• WRITTEN TASK
Those lines of the following listing which contain the string "guide" should be returned.
AVAILABLE RECORDS Start Marker
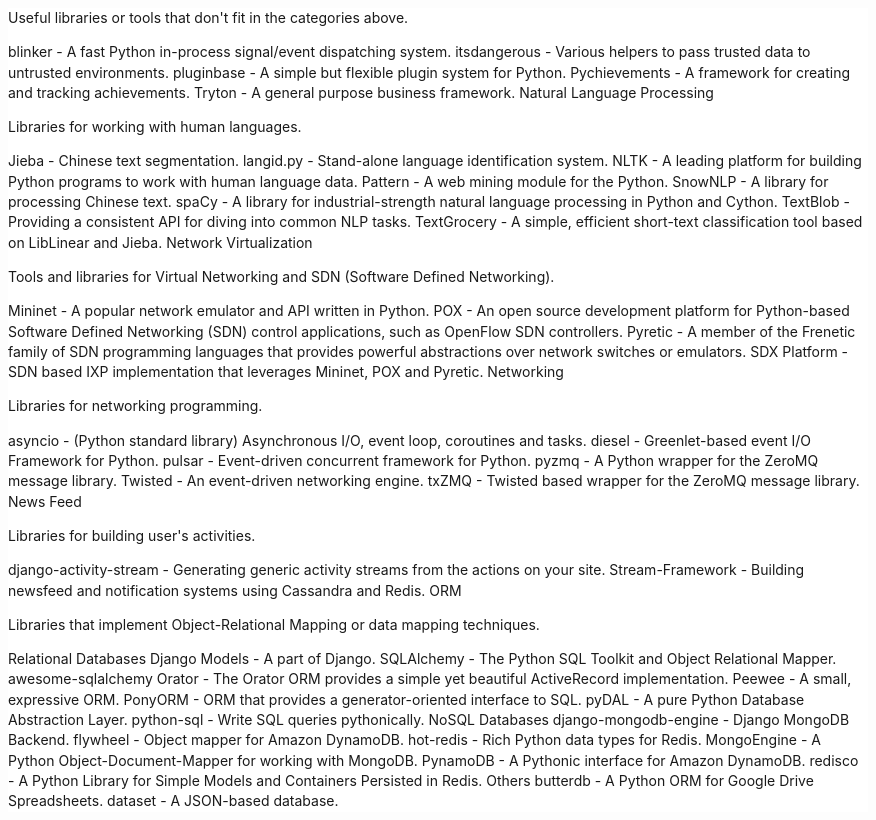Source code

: Useful libraries or tools that don't fit in the categories above.

blinker - A fast Python in-process signal/event dispatching system.
itsdangerous - Various helpers to pass trusted data to untrusted environments.
pluginbase - A simple but flexible plugin system for Python.
Pychievements - A framework for creating and tracking achievements.
Tryton - A general purpose business framework.
Natural Language Processing

Libraries for working with human languages.

Jieba - Chinese text segmentation.
langid.py - Stand-alone language identification system.
NLTK - A leading platform for building Python programs to work with human language data.
Pattern - A web mining module for the Python.
SnowNLP - A library for processing Chinese text.
spaCy - A library for industrial-strength natural language processing in Python and Cython.
TextBlob - Providing a consistent API for diving into common NLP tasks.
TextGrocery - A simple, efficient short-text classification tool based on LibLinear and Jieba.
Network Virtualization

Tools and libraries for Virtual Networking and SDN (Software Defined Networking).

Mininet - A popular network emulator and API written in Python.
POX - An open source development platform for Python-based Software Defined Networking (SDN) control applications, such as OpenFlow SDN controllers.
Pyretic - A member of the Frenetic family of SDN programming languages that provides powerful abstractions over network switches or emulators.
SDX Platform - SDN based IXP implementation that leverages Mininet, POX and Pyretic.
Networking

Libraries for networking programming.

asyncio - (Python standard library) Asynchronous I/O, event loop, coroutines and tasks.
diesel - Greenlet-based event I/O Framework for Python.
pulsar - Event-driven concurrent framework for Python.
pyzmq - A Python wrapper for the ZeroMQ message library.
Twisted - An event-driven networking engine.
txZMQ - Twisted based wrapper for the ZeroMQ message library.
News Feed

Libraries for building user's activities.

django-activity-stream - Generating generic activity streams from the actions on your site.
Stream-Framework - Building newsfeed and notification systems using Cassandra and Redis.
ORM

Libraries that implement Object-Relational Mapping or data mapping techniques.

Relational Databases
Django Models - A part of Django.
SQLAlchemy - The Python SQL Toolkit and Object Relational Mapper.
awesome-sqlalchemy
Orator - The Orator ORM provides a simple yet beautiful ActiveRecord implementation.
Peewee - A small, expressive ORM.
PonyORM - ORM that provides a generator-oriented interface to SQL.
pyDAL - A pure Python Database Abstraction Layer.
python-sql - Write SQL queries pythonically.
NoSQL Databases
django-mongodb-engine - Django MongoDB Backend.
flywheel - Object mapper for Amazon DynamoDB.
hot-redis - Rich Python data types for Redis.
MongoEngine - A Python Object-Document-Mapper for working with MongoDB.
PynamoDB - A Pythonic interface for Amazon DynamoDB.
redisco - A Python Library for Simple Models and Containers Persisted in Redis.
Others
butterdb - A Python ORM for Google Drive Spreadsheets.
dataset - A JSON-based database.
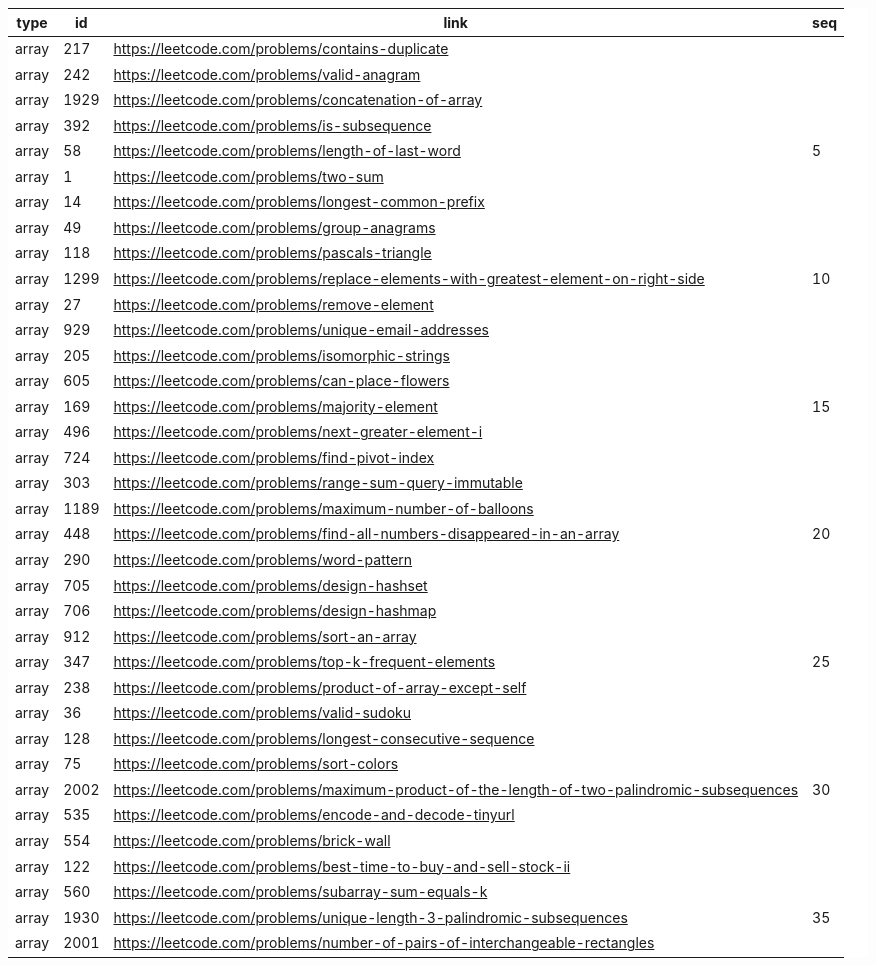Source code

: |type|id|link|seq|
|--|---|---|---|
|array|217  |https://leetcode.com/problems/contains-duplicate                                               ||
|array|242  |https://leetcode.com/problems/valid-anagram                                                    ||
|array|1929 |https://leetcode.com/problems/concatenation-of-array                                           ||
|array|392  |https://leetcode.com/problems/is-subsequence                                                   ||
|array|58   |https://leetcode.com/problems/length-of-last-word                                              |5|
|array|1    |https://leetcode.com/problems/two-sum                                                          ||
|array|14   |https://leetcode.com/problems/longest-common-prefix                                            ||
|array|49   |https://leetcode.com/problems/group-anagrams                                                   ||
|array|118  |https://leetcode.com/problems/pascals-triangle                                                 ||
|array|1299 |https://leetcode.com/problems/replace-elements-with-greatest-element-on-right-side             |10|
|array|27   |https://leetcode.com/problems/remove-element                                                   ||
|array|929  |https://leetcode.com/problems/unique-email-addresses                                           ||
|array|205  |https://leetcode.com/problems/isomorphic-strings                                               ||
|array|605  |https://leetcode.com/problems/can-place-flowers                                                ||
|array|169  |https://leetcode.com/problems/majority-element                                                 |15|
|array|496  |https://leetcode.com/problems/next-greater-element-i                                           ||
|array|724  |https://leetcode.com/problems/find-pivot-index                                                 ||
|array|303  |https://leetcode.com/problems/range-sum-query-immutable                                        ||
|array|1189  |https://leetcode.com/problems/maximum-number-of-balloons                                      ||
|array|448  |https://leetcode.com/problems/find-all-numbers-disappeared-in-an-array                         |20|
|array|290  |https://leetcode.com/problems/word-pattern                                                     ||
|array|705  |https://leetcode.com/problems/design-hashset                                                   ||
|array|706  |https://leetcode.com/problems/design-hashmap                                                   ||
|array|912  |https://leetcode.com/problems/sort-an-array                                                    ||
|array|347  |https://leetcode.com/problems/top-k-frequent-elements                                          |25|
|array|238  |https://leetcode.com/problems/product-of-array-except-self                                     ||
|array|36  |https://leetcode.com/problems/valid-sudoku                                                      ||
|array|128  |https://leetcode.com/problems/longest-consecutive-sequence                                     ||
|array|75  |https://leetcode.com/problems/sort-colors                                                       ||
|array|2002  |https://leetcode.com/problems/maximum-product-of-the-length-of-two-palindromic-subsequences   |30|
|array|535  |https://leetcode.com/problems/encode-and-decode-tinyurl                                        ||
|array|554  |https://leetcode.com/problems/brick-wall                                                       ||
|array|122  |https://leetcode.com/problems/best-time-to-buy-and-sell-stock-ii                               ||
|array|560  |https://leetcode.com/problems/subarray-sum-equals-k                                            ||
|array|1930  |https://leetcode.com/problems/unique-length-3-palindromic-subsequences                        |35|
|array|2001  |https://leetcode.com/problems/number-of-pairs-of-interchangeable-rectangles                   ||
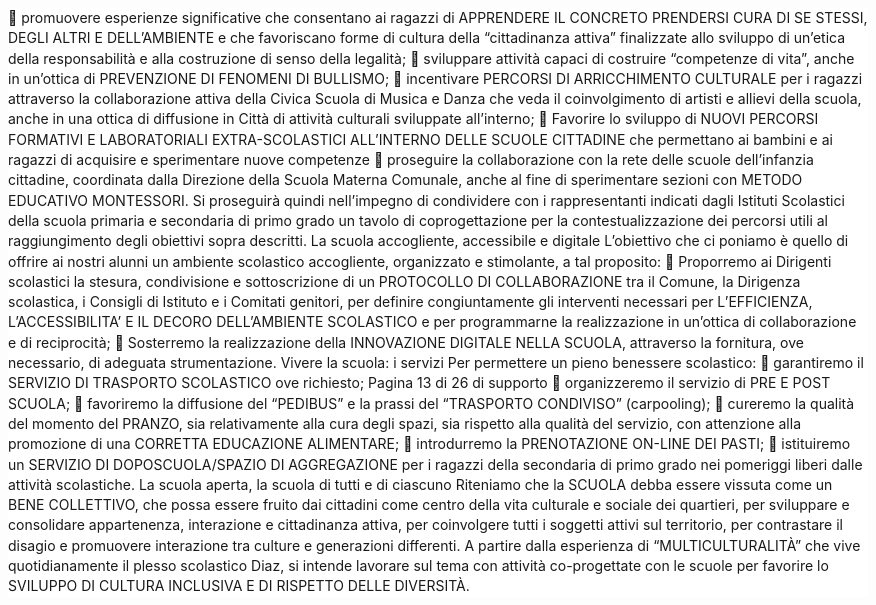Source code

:  promuovere esperienze significative che consentano ai ragazzi di APPRENDERE IL CONCRETO PRENDERSI CURA
DI SE STESSI, DEGLI ALTRI E DELL’AMBIENTE e che favoriscano forme di cultura della “cittadinanza attiva”
finalizzate allo sviluppo di un’etica della responsabilità e alla costruzione di senso della legalità;
 sviluppare attività capaci di costruire “competenze di vita”, anche in un’ottica di PREVENZIONE DI FENOMENI
DI BULLISMO;
 incentivare PERCORSI DI ARRICCHIMENTO CULTURALE per i ragazzi attraverso la collaborazione attiva della
Civica Scuola di Musica e Danza che veda il coinvolgimento di artisti e allievi della scuola, anche in una ottica di
diffusione in Città di attività culturali sviluppate all’interno;
 Favorire lo sviluppo di NUOVI PERCORSI FORMATIVI E LABORATORIALI EXTRA-SCOLASTICI ALL’INTERNO DELLE
SCUOLE CITTADINE che permettano ai bambini e ai ragazzi di acquisire e sperimentare nuove competenze
 proseguire la collaborazione con la rete delle scuole dell’infanzia cittadine, coordinata dalla Direzione della
Scuola Materna Comunale, anche al fine di sperimentare sezioni con METODO EDUCATIVO MONTESSORI.
Si proseguirà quindi nell’impegno di condividere con i rappresentanti indicati dagli Istituti Scolastici della scuola
primaria e secondaria di primo grado un tavolo di coprogettazione per la contestualizzazione dei percorsi utili al
raggiungimento degli obiettivi sopra descritti.
La scuola accogliente,
accessibile e digitale
L’obiettivo che ci poniamo è quello di offrire ai nostri alunni un ambiente scolastico accogliente, organizzato e
stimolante, a tal proposito:
 Proporremo ai Dirigenti scolastici la stesura, condivisione e sottoscrizione di un PROTOCOLLO DI
COLLABORAZIONE tra il Comune, la Dirigenza scolastica, i Consigli di Istituto e i Comitati genitori, per
definire congiuntamente gli interventi necessari per L’EFFICIENZA, L’ACCESSIBILITA’ E IL DECORO
DELL’AMBIENTE SCOLASTICO e per programmarne la realizzazione in un’ottica di collaborazione e di
reciprocità;
 Sosterremo la realizzazione della INNOVAZIONE DIGITALE NELLA SCUOLA, attraverso la fornitura, ove
necessario, di adeguata strumentazione.
Vivere la scuola: i servizi Per permettere un pieno benessere scolastico:
 garantiremo il SERVIZIO DI TRASPORTO SCOLASTICO ove richiesto;
Pagina 13 di 26
di supporto  organizzeremo il servizio di PRE E POST SCUOLA;
 favoriremo la diffusione del “PEDIBUS” e la prassi del “TRASPORTO CONDIVISO” (carpooling);
 cureremo la qualità del momento del PRANZO, sia relativamente alla cura degli spazi, sia rispetto alla
qualità del servizio, con attenzione alla promozione di una CORRETTA EDUCAZIONE ALIMENTARE;
 introdurremo la PRENOTAZIONE ON-LINE DEI PASTI;
 istituiremo un SERVIZIO DI DOPOSCUOLA/SPAZIO DI AGGREGAZIONE per i ragazzi della secondaria di
primo grado nei pomeriggi liberi dalle attività scolastiche.
La scuola aperta, la scuola
di tutti e di ciascuno
Riteniamo che la SCUOLA debba essere vissuta come un BENE COLLETTIVO, che possa essere fruito dai cittadini
come centro della vita culturale e sociale dei quartieri, per sviluppare e consolidare appartenenza, interazione e
cittadinanza attiva, per coinvolgere tutti i soggetti attivi sul territorio, per contrastare il disagio e promuovere
interazione tra culture e generazioni differenti.
A partire dalla esperienza di “MULTICULTURALITÀ” che vive quotidianamente il plesso scolastico Diaz, si intende
lavorare sul tema con attività co-progettate con le scuole per favorire lo SVILUPPO DI CULTURA INCLUSIVA E DI
RISPETTO DELLE DIVERSITÀ.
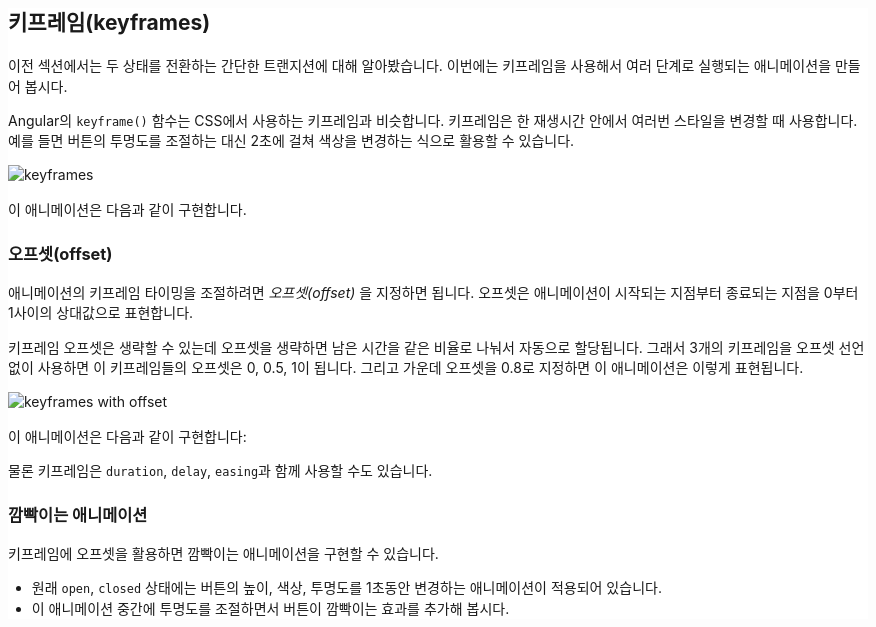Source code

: 
<a id="keyframes"></a>


## 키프레임(keyframes)


이전 섹션에서는 두 상태를 전환하는 간단한 트랜지션에 대해 알아봤습니다.
이번에는 키프레임을 사용해서 여러 단계로 실행되는 애니메이션을 만들어 봅시다.

Angular의 `keyframe()` 함수는 CSS에서 사용하는 키프레임과 비슷합니다. 키프레임은 한 재생시간 안에서 여러번 스타일을 변경할 때 사용합니다.
예를 들면 버튼의 투명도를 조절하는 대신 2초에 걸쳐 색상을 변경하는 식으로 활용할 수 있습니다.

<div class="lightbox">

<img alt="keyframes" src="generated/images/guide/animations/keyframes-500.png">

</div>

이 애니메이션은 다음과 같이 구현합니다.

<code-example header="src/app/status-slider.component.ts" path="animations/src/app/status-slider.component.ts" region="keyframes"></code-example>



### 오프셋(offset)


애니메이션의 키프레임 타이밍을 조절하려면 *오프셋(offset)* 을 지정하면 됩니다.
오프셋은 애니메이션이 시작되는 지점부터 종료되는 지점을 0부터 1사이의 상대값으로 표현합니다.

키프레임 오프셋은 생략할 수 있는데 오프셋을 생략하면 남은 시간을 같은 비율로 나눠서 자동으로 할당됩니다.
그래서 3개의 키프레임을 오프셋 선언 없이 사용하면 이 키프레임들의 오프셋은 0, 0.5, 1이 됩니다.
그리고 가운데 오프셋을 0.8로 지정하면 이 애니메이션은 이렇게 표현됩니다.

<div class="lightbox">

<img alt="keyframes with offset" src="generated/images/guide/animations/keyframes-offset-500.png">

</div>

이 애니메이션은 다음과 같이 구현합니다:

<code-example header="src/app/status-slider.component.ts" path="animations/src/app/status-slider.component.ts" region="keyframesWithOffsets"></code-example>

물론 키프레임은 `duration`, `delay`, `easing`과 함께 사용할 수도 있습니다.



### 깜빡이는 애니메이션


키프레임에 오프셋을 활용하면 깜빡이는 애니메이션을 구현할 수 있습니다.

*   원래 `open`, `closed` 상태에는 버튼의 높이, 색상, 투명도를 1초동안 변경하는 애니메이션이 적용되어 있습니다.
*   이 애니메이션 중간에 투명도를 조절하면서 버튼이 깜빡이는 효과를 추가해 봅시다.

<div class="lightbox">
AVAILABLE RECORDS End Marker
• TASK RESULT
<img alt="keyframes" src="generated/images/guide/animations/keyframes-500.png">
<img alt="keyframes with offset" src="generated/images/guide/animations/keyframes-offset-500.png">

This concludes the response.